Why do I need \b in regular expression?

Hello once again folks!

OK, I’m still extremely new to Ruby, so if my question is stupid, please
be gentle :).

The code below is an example from a ruby book, and I look at it, I
understand most of it, but what I don’t understand is why the
author/ruby-expert has \b in the regular expression (I know it’s a
backspace), but why match for a backspace especially it’s outside of the
bracket, and why the brackets? In this context, I’m confused! I’m
talking about line number 3! Any clarification or insight would be
really helpful to me. Thank you!

class WordPlay
def self.switch_pronouns(text)
text.gsub(/\b(I am|You are|I|You|Me|Your|My)\b/i) do |pronoun|
case pronoun.downcase
when “i”
“you”
when “you”
“me”
when “me”
“you”
when “i am”
“you are”
when “you are”
“i am”
when “your”
“my”
when “my”
“your”
end
end.sub(/^me\b/i, ‘i’)
end

Think of \b as the boundary of the words in a string.

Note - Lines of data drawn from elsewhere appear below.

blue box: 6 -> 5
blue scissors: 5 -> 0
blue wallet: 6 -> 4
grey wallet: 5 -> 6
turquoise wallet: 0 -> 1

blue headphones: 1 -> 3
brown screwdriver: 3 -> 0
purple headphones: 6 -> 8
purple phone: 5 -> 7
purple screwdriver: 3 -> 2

\B has the opposite effect, affecting all letter/character boundaries
instead of whole words.

string = “foo bar”
if you gsub this using \b, it will look like this:

string.gsub(/\b/,"-") #=> -foo- -bar-

As you can tell, it has added a “-” to only the boundaries (edges) of
each word.

using \B will output this #=> f-o-o b-a-r

These are the inside boundaries of each word instead of the outside
boundaries.
I hope this clarifies things a little.

Regards,

  • Mac

On 15.03.2009 18:57, Power O. wrote:

OK, I’m still extremely new to Ruby, so if my question is stupid, please
be gentle :).

It’s not stupid at all. Regular expressions have a bit of a learning
curve, especially if one lacks the formal theory of computer languages.

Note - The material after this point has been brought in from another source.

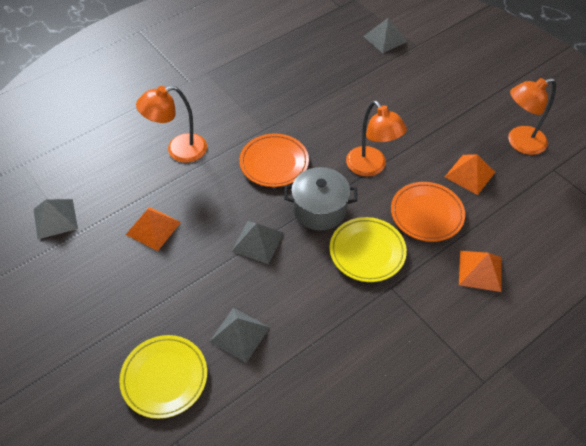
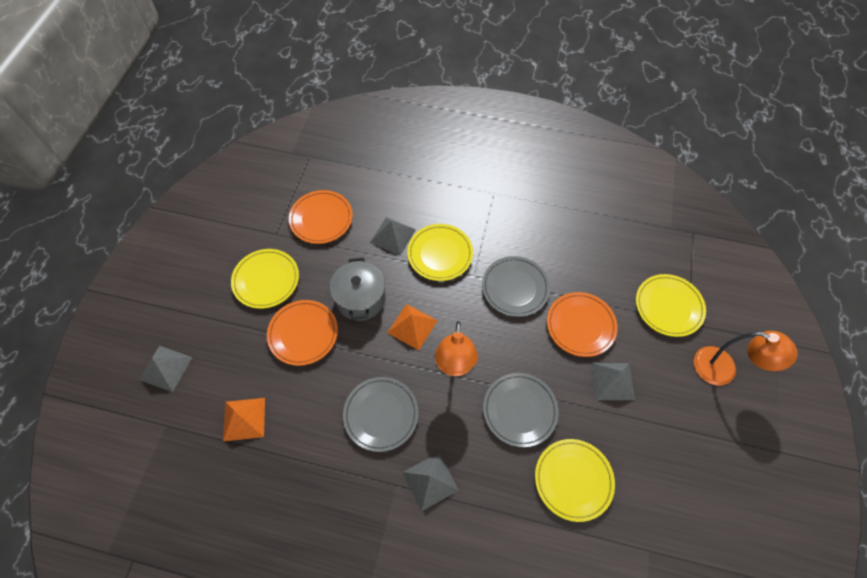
grey plate: 0 -> 3
orange lamp: 3 -> 2
orange plate: 2 -> 3
orange pyramid: 3 -> 2
yellow plate: 2 -> 4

The code below is an example from a ruby book, and I look at it, I
understand most of it, but what I don’t understand is why the
author/ruby-expert has \b in the regular expression (I know it’s a
backspace),

No, it’s not in this context. As Michael pointed out, it’s a word
boundary anchor, one of several zero width assertions that you can have
in your regular expression. These assertions do not contain characters
when matching but they only match in certain places, in the case of \b
at a word boundary (i.e. the character before is a word character and
the one after a non word character or the other way round).

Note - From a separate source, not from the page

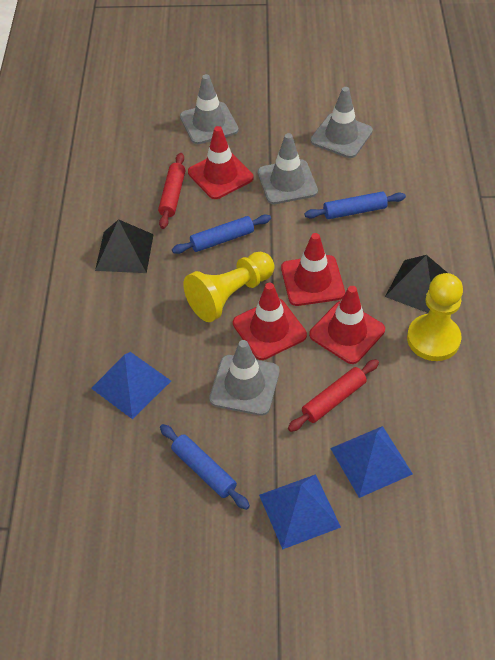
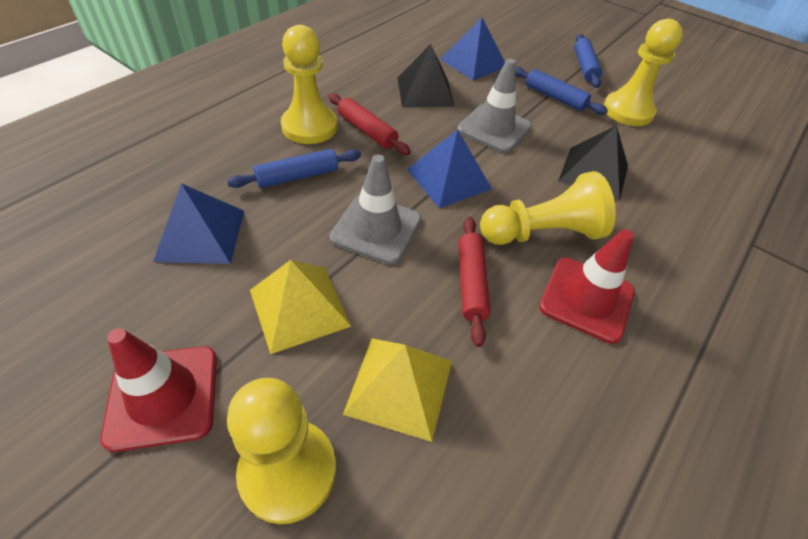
grey traffic cone: 4 -> 2
red traffic cone: 4 -> 2
yellow pawn: 2 -> 4
yellow pyramid: 0 -> 2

but why match for a backspace especially it’s outside of the
bracket, and why the brackets? In this context, I’m confused! I’m
talking about line number 3! Any clarification or insight would be
really helpful to me. Thank you!

class WordPlay
def self.switch_pronouns(text)
text.gsub(/\b(I am|You are|I|You|Me|Your|My)\b/i) do |pronoun|

The capturing group in this case is not really needed but you need
grouping because of precedence rules and the presence of “|” inside the
expression. For the non capturing version you can do

/\b(?:I am|You are|I|You|Me|Your|My)\b/i

Kind regards

robert

Thank you guy! You guys are so helpful. I also did a search on google
and saw that you guys hit the nail right on its head. Now I understand
what \b is! It seems that if you want to search for a whole phrase,
sentence, or a word, you need to use two \b (that’s \bwhatever here\b).